"""

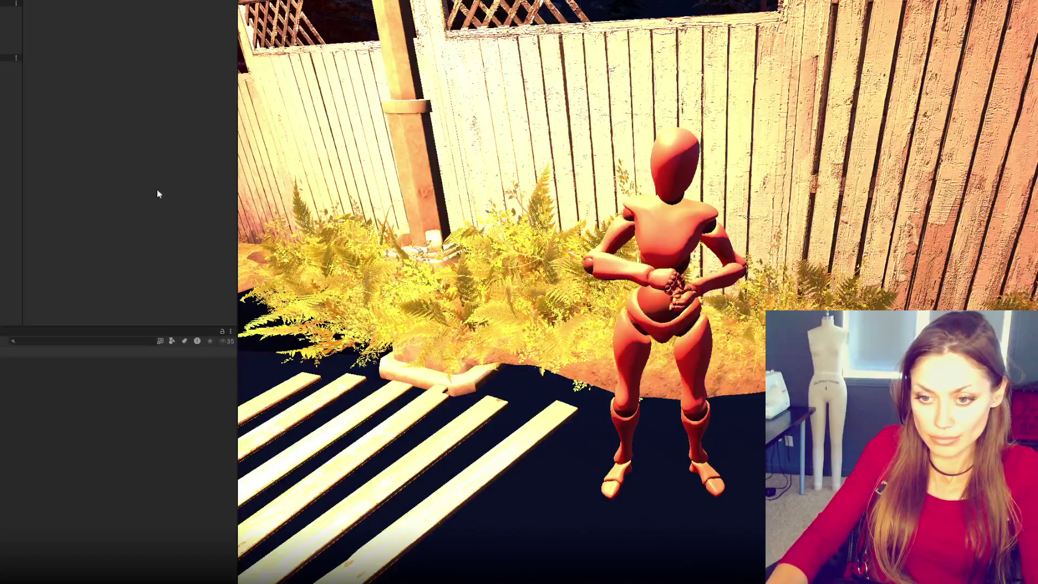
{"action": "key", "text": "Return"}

"""
"""

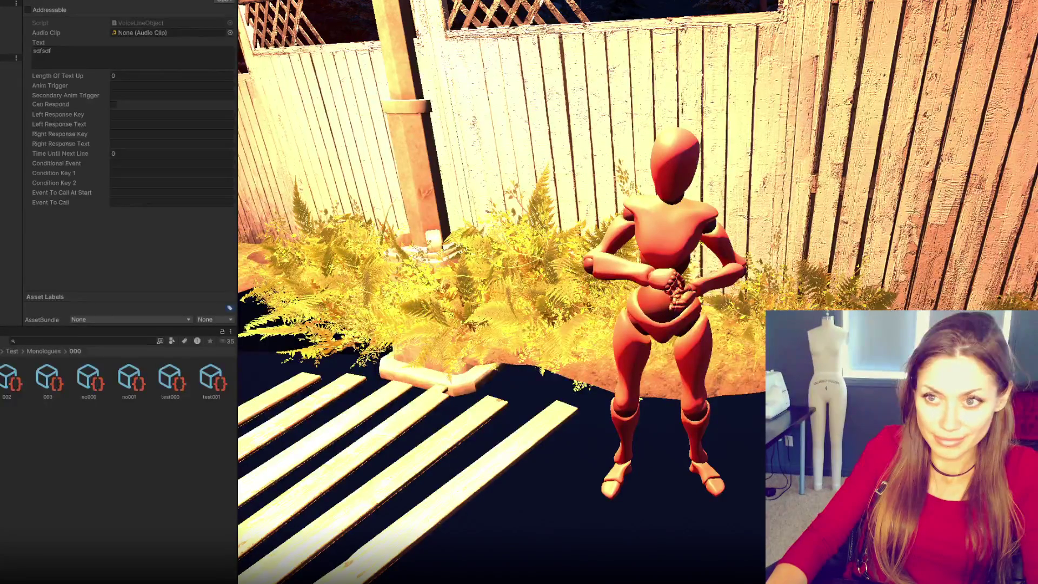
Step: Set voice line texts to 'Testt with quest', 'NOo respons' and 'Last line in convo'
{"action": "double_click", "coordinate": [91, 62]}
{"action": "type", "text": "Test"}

"""
"""

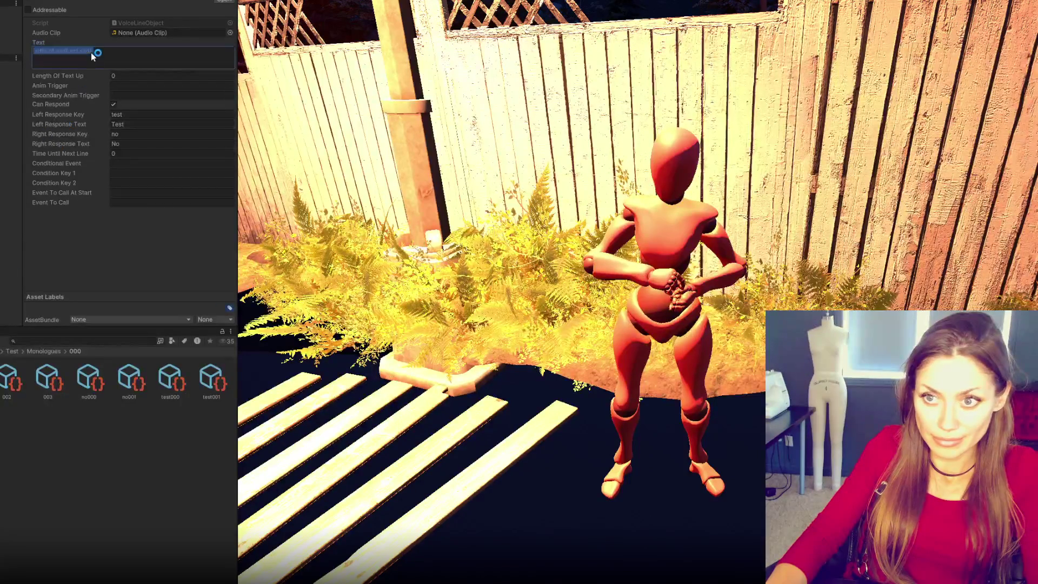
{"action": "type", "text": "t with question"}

"""

Using the records above, find and show each line with the string "type".

_SOLUTION_:
{"action": "type", "text": "Test"}
{"action": "type", "text": "t with question"}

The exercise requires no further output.